Zitat:
Zitat von Jaye Klar muss geprüft werden, ob eine echte WG oder eine verschleierte BG vorliegt, und der Hinweis, sich darauf gefasst zu machen (etwa durch transparente Buchführung), ist angebracht. Aber jeden (und besonders wenn Kinder im Spiel sind), der mit anderen zusammenwohnt, und Generalverdacht zu stellen, auf Kosten des Steuerzahlers ein Liebesnest zu bauen, aber nicht für einander einstehen zu wollen, finde ich überzogen. |
"Tansparente Buchführung" ist sicherlich ein Indikator, aber, machen wir uns doch nichts vor. Diese wird auch gern 'gestaltet', genau wie die 'getrennten' Zimmer. Zumindest bis die Sozialanträge durch sind.
Es muß einfach auch bei der Gewährung von Sozialgeldern die Lebenspraxis berücksichtigt werden. Da braucht man nicht von 'Liebesnest' zu reden, wenn gemeinsam Kinder groß gezogen werden und der Gesetzgeber diesen veränderten Lebensgewohnheiten von Patchworkfamilien berücksichtigt.
Es ist halt wie im normalen Leben auch, ein gutverdienender Freund und Partner, der sich eine hilfsbedürftige Frau und deren unversorgte Kinder ins Haus holt übernimmt Verantwortung, auch pekuniärer Art.
Im vorliegenden Fall sieht es offensichtlich so aus, daß sich der Wohnungsinhaber für die formale Abgabe von ggf. zwei Nebenzimmern 55 % der Gesamtwohnungskosten über Sozialgelder finanzieren lassen möchte, denn das 'Wohnzimmer' wird wohl dann zu 'seinem' Teil 'gehören'.

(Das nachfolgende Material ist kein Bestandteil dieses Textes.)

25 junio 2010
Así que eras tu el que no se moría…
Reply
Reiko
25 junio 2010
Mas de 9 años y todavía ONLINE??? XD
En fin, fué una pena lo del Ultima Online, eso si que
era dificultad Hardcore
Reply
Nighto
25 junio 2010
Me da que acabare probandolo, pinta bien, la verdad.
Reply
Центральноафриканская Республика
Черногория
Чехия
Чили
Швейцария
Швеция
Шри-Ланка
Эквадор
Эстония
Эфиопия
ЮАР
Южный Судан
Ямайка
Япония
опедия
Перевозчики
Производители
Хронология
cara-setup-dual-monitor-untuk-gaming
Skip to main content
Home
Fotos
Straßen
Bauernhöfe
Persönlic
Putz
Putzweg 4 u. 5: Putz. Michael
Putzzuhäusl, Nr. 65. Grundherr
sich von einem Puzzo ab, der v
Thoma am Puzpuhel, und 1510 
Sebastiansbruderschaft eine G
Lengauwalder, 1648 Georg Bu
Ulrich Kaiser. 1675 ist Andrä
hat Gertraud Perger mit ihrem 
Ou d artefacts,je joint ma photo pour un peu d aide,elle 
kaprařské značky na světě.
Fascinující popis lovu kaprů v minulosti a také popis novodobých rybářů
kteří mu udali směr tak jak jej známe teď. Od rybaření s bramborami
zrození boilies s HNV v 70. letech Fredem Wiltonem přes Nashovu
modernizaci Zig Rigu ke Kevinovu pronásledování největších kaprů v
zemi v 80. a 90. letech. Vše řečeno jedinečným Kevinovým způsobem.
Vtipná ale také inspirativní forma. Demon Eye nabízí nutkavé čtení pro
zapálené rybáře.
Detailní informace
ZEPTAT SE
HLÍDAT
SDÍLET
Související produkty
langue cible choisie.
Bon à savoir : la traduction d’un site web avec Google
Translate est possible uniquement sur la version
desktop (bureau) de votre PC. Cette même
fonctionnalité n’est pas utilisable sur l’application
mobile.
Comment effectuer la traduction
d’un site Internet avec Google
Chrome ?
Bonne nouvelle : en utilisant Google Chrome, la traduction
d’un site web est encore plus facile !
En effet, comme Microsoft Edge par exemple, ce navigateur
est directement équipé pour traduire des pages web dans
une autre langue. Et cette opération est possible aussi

Und diese 55 % in Höhe von 444 € justament den maximalen Zahlbetrag für eine Wohnung für zwei Personen in der Hartz IV Hauptstadt darstellen während der kopfteilige Mietanteil bei einer BG maximal 361 € für Mutter und Kind ergeben würden.
Also hinten und vorne schön gerechnet und optimert.